Serial killers frequently follow a pattern. That pattern may just be the ways in which they harm their victims, but frequently, their pattern extends to the manner in which they choose their victims. Some killers target people who look similar, or have the same jobs, or have the same interests. These nine killers all had specific profiles they bore in mind while choosing their next victims.
1. Adam Leroy Lane
Lane reportedly hated women, saying they were “below him.” He is known to have killed two women and was caught while trying to kill a third, a 15-year-old girl. Police believe he may have killed many more as he traveled for his job as a trucker. He put little planning into his attacks. His first known victim was killed while she was outside in her yard talking on the phone. He chose his second victim by trying doors. Monica Massaro was stabbed to death in her New Jersey home because her door was unlocked. Lane’s only goal was to kill women – he didn’t particularly care what they did or looked like.
2. Robert Hansen
Richard Hansen was an experienced tracker and hunter. He literally hunted his female victims. He either drove or flew them in his private plane to remote sections of Alaska, then pursued them through the woods. He kidnapped, raped, and murdered at least 17 women around Anchorage and possibly more than 30. Hansen had a stutter and bad acne growing up. He reportedly felt shunned by attractive girls in his school and turned his revenge fantasies into reality. Hansen primarily targeted good-looking women who worked in the sex trade.
3. Dennis Rader
Rader, the BTK (Bind, Torture, Kill) Killer, chose his victims carefully. He identified women who fit his specific sexual fantasies then stalked them over a period of time. He left a frightening note for one intended victim who didn’t come home the night he planned to kill her. It read, “Be glad you weren’t here. Because I was.” Dennis Rader prioritized targets who lived alone or didn’t lock their doors regularly.
4. Anders Breivik
The Norwegian mass murderer killed 77 people, first detonating a bomb at a government building, then shooting dozens of young people trapped on an island summer camp. Most were the children of liberal Norwegian politicians. Breivik, a neo-Nazi, says he planned the terrorist attack for nine years. His manifesto, published the day of the attack, declared his enemies were feminism, Islam, and “cultural Marxism.”
5. Richard Chase
Chase, sometimes called ‘The Vampire of Sacramento’, told police he chose only victims whose doors were unlocked. He said he considered an unlocked door a sign that his victim wanted him to enter. Chase killed at least six people, drank their blood, and sometimes ate their flesh.
6. Ashley Mervyn Coultson
Australian killer Coultson picked two victims after they put an ad in the paper. Two students were looking for a third person to share their house. Coulton answered the ad and forced the two women into separate rooms. The brother-in-law of one of the women was there at the time and Coultson forced him into a third room. All three were hogtied and shot. No motive has ever been established. Coultson went on to attempt to abduct another couple about a month later but was stopped by nearby security guards.
7. Colin Ireland
Ireland stalked his victims in gay bars, choosing men who were willing to be tied up as part of a sexual game. Ireland claimed he was not gay and his motivation was not sexual. Rather, he said, it was easier to kill someone when they willingly allowed themselves to be restrained. Ireland killed at least five men and died in prison.
8. Gary Ridgway
The so-called Green River Killer targeted vulnerable women - prostitutes and runaways. That may have been why he was able to kill so many before being caught. He was convicted of 49 murders but is believed to have killed twice that number. He himself said he killed so many women that he has trouble keeping them straight.

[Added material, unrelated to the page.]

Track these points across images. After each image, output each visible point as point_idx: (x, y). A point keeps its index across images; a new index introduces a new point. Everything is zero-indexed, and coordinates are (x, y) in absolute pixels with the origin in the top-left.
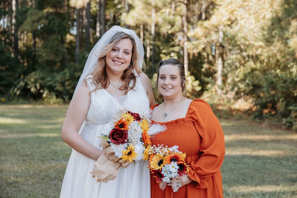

Read More: Gary Ridgway: The Green River Killer
9. Anthony Sowell
When he was arrested, police found eleven bodies in Sowell’s Cleveland, Ohio duplex. Sowell, too, chose victims he believed were less likely to be missed. In this case, the killer chose African-American women, typically ones who were not close with their family, or struggled with drug use, thinking that police and the community would not be able to come together to find his victims. He was right. Many of his victims had not even been reported missing by their families.